■ **EXTRAIT**
========

Du dialogue national inclusif, nous voici à la porte de la migration et du rapatriement volontaire des rebelles et Tchadiens de la diaspora pour amorcer le développement durable au Tchad. A qui profite cette diversion ? C’est dire que le dialogue national réclamé à cor et à cri par la communauté politique tchadienne jusqu'à une date récente, pour réconcilier les uns et les autres, a fait place à une autre mouche dans la case socio-politico-ethnico-militaire des Sao. Mais pourquoi assistons-nous à ce regain d’intérêt pour les migrants et politico-militaires tchadiens (ou forces de la « Résistance Nationale ») comme des entités capables d’apporter leur contribution ou d’opérer un changement socio-économique au Tchad ? La diaspora tchadienne ou communauté des migrants tchadiens a toujours existé depuis le début de la politisation ethnique du pouvoir d’état au Tchad. Il y a même un texte régissant les Tchadiens de l’étranger qui souffre dans les tiroirs aux Affaires Etrangères à N’djamena ! Et les politico-militaires ont toujours demandé un dialogue inclusif pour faire la paix avec le régime en place. Mais rien ! Qui a peur de quoi alors ??

========

■ **LISTE DES LIGNES**
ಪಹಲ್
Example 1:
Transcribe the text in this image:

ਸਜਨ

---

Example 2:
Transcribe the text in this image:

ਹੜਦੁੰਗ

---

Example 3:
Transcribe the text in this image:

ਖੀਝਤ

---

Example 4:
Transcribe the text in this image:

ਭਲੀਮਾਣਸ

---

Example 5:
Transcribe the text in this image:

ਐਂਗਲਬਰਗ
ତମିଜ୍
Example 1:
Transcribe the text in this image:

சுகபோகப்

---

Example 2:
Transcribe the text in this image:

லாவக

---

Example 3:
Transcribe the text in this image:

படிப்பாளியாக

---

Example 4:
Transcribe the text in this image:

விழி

========

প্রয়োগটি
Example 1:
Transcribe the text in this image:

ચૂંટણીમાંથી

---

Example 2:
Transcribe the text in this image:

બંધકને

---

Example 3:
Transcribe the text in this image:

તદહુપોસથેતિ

========

■ **TÂCHE DEMANDÉE A**
Veuillez reformuler sous forme de liste le paragraphe de l'extrait qui commence par « Du dialogue national inclusif », en conservant ses faits principaux.
■ **TÂCHE DEMANDÉE B**
Rédigez la suite de l'extrait sur la diaspora et les politico-militaires tchadiens, en partant de sa dernière phrase.

■ **RÉSULTAT FINAL A**
- Après le dialogue national inclusif, l'attention se tourne vers la migration et le rapatriement volontaire des rebelles et des Tchadiens de la diaspora, présentés comme un moyen d'amorcer le développement durable au Tchad.
- Le dialogue national, réclamé à cor et à cri par la communauté politique tchadienne jusqu'à une date récente pour réconcilier les uns et les autres, a cédé la place à cette nouvelle question.
- Le texte s'interroge sur ce regain d'intérêt pour les migrants et les politico-militaires tchadiens (forces de la « Résistance Nationale »), vus comme capables d'opérer un changement socio-économique.
- La diaspora tchadienne existe depuis le début de la politisation ethnique du pouvoir d'État au Tchad.
- Un texte régissant les Tchadiens de l'étranger reste dans les tiroirs des Affaires étrangères à N'djamena.
- Les politico-militaires ont toujours demandé un dialogue inclusif pour faire la paix avec le régime en place, sans résultat.

■ **RÉSULTAT FINAL B**
Le pouvoir de Ndjamena veut-il se faire une nouvelle image en cherchant à créer une osmose entre lui, la diaspora et les politico-militaires ? Je doute fort bien ! Il n’y a pas de politique sans un idéal, disait quelqu’un. De Montréal en passant par Washington DC et Dakar, Deby ne cesse de claironner que son Tchad est en chantier et qu’il a besoin des bras des Tchadiens de l’étranger pour y arriver. Faire de la politique c’est appliquer un programme, monsieur le président ! Or le gouvernement tchadien actuel n’a aucun programme pour appuyer ses balivernes d’appel au rapatriement volontaire des migrants tchadiens pour contribuer au développement du pays. Y- a-t-il de mesures d’accompagnements pour ceux qui veulent rentrer que j’ignore ? Pourquoi demander aux politico-militaires/rebelles de rentrer au bercail alors qu’on n’entend pas négocier avec eux, ni penser aux solutions de leur réinsertion ? Est-il raisonnable qu’Idriss Deby claironne à qui veut l’entendre qu’il n’a pas d’argent à distribuer aux rebelles ? Prise de conscience ou fermeté politique ? Est-il déjà fatigué de semer l’argent à tout vent pour sauver sa vie ou son fauteuil présidentiel que de le faire pour la paix au Tchad ? Pourquoi les rebelles déconnent de négocier leur réinsertion quand ils peuvent s’organiser pour coincer soit le président Deby, El-Béchir ou l’Union Africaine à accepter leurs doléances de dialogue inclusif ou réinsertion négociée ? Est-ce toujours de l’agoraphobie chez les rebelles tchadiens ou simple haine de ne pas voir le dictateur de N’djamena avant sa chute ? Saluons au passage tous ces fils du Tchad qui ont pris courageusement la décision politique de regagner le pays après réflexion et analyse de leur lutte politique surannée. Combien de vies sont-elles sauvées à travers leurs gestes de rentrer au pays malgré les « réalités tchadiennes » du terrain et l’opposition inepte des éternels va-t-en guerre ?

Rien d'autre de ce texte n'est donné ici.